> TEXT PROVIDED
= Beginning of Section =
Incorporation is the return: the re-entry into society in a new state, with a new identity, recognised by the community as having crossed over. The incorporation phase is not simply personal. It is social: the community receives the newly transformed person and confers on them their new standing. Without this reception, the transformation remains incomplete.
Most Agile transformation programmes have a version of incorporation — the launch, the certificate, the new job title. Many have a nominal separation — a kickoff event, a training programme, a workshop series. Almost none create genuine liminality. The middle phase — the dissolution, the genuine holding of uncertainty, the suspension of previous identity — is precisely what they skip. It is uncomfortable, ungovernable, and cannot be put on a Gantt chart.
What liminal space actually requires
Liminal space has specific structural requirements. Without them, what appears to be liminality is something else — something Turner called limonoid, which we will return to. The requirements are three.
A container — the temenos. The alchemical image is the sealed vessel: the space that is set apart from ordinary social life, that holds the energy of transformation without allowing it to dissipate or to overwhelm those within it. In the language of contemporary organisational development, this is the developmental programme's structural container — its physical space, its consistent rhythm, its clear boundaries around who is in and who is out, and the ritual elements that signal that something different is happening here. The container must be strong enough to hold what emerges. An insufficiently bounded container does not produce liminality; it produces fragmentation.
= End of Section =
> APPLY WHAT YOU READ
a: In the passage on liminality, condense the paragraph beginning "Most Agile transformation programmes" into a short bulleted list that keeps its main facts.
b: Using the passage on liminality, answer each question on its own line:
(i) In the incorporation phase, what does the community confer on the newly transformed person?
(ii) What term did Turner use for something that appears to be liminality but lacks its structural requirements?
(iii) What does an insufficiently bounded container produce?
c: Transcribe the part of the passage on liminality that opens with the words containing "Incorporation is the" and closes with "transformation remains incomplete.".

> INFORMATION GIVEN
= Beginning of Section =
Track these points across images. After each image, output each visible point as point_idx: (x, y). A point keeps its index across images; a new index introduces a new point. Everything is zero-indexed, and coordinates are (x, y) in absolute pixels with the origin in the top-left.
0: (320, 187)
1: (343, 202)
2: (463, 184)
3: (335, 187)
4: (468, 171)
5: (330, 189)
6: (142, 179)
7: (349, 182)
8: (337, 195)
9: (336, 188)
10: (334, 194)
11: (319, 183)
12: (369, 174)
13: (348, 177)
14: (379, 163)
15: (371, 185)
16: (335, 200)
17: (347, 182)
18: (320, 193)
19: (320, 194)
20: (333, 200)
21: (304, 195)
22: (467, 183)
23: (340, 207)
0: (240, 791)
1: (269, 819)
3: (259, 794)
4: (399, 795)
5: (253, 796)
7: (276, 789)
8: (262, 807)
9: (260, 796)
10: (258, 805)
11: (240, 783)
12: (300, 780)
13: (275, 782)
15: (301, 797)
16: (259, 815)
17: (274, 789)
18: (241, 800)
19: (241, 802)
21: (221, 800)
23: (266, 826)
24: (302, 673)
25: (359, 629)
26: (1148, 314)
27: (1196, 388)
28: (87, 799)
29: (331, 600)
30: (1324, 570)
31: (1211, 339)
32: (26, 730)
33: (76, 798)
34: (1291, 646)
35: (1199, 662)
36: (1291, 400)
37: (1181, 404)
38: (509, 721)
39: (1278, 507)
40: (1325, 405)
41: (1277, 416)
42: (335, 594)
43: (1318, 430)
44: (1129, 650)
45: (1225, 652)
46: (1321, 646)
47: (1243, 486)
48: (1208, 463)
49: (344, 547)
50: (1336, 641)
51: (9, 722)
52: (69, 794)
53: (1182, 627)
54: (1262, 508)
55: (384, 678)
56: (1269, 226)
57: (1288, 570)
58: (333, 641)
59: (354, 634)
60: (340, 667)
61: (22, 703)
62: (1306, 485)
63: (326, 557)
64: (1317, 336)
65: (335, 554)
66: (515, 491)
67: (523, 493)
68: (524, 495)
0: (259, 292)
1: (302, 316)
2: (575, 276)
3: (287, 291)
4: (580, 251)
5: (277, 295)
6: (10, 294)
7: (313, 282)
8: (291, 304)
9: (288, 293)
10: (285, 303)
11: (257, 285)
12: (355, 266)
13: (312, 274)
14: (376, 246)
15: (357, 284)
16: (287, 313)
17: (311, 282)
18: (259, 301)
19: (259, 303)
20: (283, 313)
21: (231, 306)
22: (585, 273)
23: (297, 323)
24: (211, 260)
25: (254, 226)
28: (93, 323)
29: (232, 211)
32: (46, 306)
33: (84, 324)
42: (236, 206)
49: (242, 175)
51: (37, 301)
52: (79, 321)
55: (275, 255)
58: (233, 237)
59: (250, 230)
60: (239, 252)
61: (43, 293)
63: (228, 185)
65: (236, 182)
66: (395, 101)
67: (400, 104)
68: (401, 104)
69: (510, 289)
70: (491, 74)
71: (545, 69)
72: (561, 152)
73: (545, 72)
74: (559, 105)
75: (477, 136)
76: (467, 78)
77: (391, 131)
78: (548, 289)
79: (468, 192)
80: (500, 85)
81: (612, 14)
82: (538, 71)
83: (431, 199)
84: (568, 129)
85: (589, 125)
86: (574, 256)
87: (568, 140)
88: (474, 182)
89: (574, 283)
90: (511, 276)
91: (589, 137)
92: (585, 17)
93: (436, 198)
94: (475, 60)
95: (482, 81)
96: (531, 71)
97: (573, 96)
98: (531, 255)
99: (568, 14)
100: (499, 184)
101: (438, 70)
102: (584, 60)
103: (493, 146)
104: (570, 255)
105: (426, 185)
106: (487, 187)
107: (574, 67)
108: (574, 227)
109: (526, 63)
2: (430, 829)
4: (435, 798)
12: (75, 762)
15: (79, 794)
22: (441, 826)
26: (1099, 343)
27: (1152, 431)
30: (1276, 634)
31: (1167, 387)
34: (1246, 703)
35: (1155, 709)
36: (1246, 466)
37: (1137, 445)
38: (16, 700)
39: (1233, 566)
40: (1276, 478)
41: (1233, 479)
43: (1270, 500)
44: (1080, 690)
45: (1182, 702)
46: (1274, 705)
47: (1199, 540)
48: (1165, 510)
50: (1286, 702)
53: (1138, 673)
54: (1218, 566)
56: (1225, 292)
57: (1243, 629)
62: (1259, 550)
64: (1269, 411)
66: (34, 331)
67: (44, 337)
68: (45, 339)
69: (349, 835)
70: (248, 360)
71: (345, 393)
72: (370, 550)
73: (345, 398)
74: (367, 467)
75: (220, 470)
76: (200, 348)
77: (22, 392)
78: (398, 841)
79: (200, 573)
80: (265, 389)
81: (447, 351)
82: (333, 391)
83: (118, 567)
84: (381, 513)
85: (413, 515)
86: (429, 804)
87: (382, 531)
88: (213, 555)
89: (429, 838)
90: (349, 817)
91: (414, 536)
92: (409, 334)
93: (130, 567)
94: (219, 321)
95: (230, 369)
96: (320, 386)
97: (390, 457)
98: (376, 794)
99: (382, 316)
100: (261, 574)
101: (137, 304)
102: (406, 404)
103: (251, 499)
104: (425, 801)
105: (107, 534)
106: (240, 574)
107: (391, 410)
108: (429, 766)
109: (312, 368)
= End of Section =
> ANSWERS BY ITEM NUMBER
a:
- Most Agile transformation programmes include a form of incorporation, such as the launch, the certificate, or the new job title.
- Many include a nominal separation, such as a kickoff event, a training programme, or a workshop series.
- Almost none create genuine liminality. They skip the middle phase of dissolution, holding of uncertainty, and suspension of previous identity.
- That phase is skipped because it is uncomfortable and ungovernable, and it cannot be put on a Gantt chart.

b:
(i) Their new standing.
(ii) Limonoid.
(iii) Fragmentation.

c:
Incorporation is the return: the re-entry into society in a new state, with a new identity, recognised by the community as having crossed over. The incorporation phase is not simply personal. It is social: the community receives the newly transformed person and confers on them their new standing. Without this reception, the transformation remains incomplete.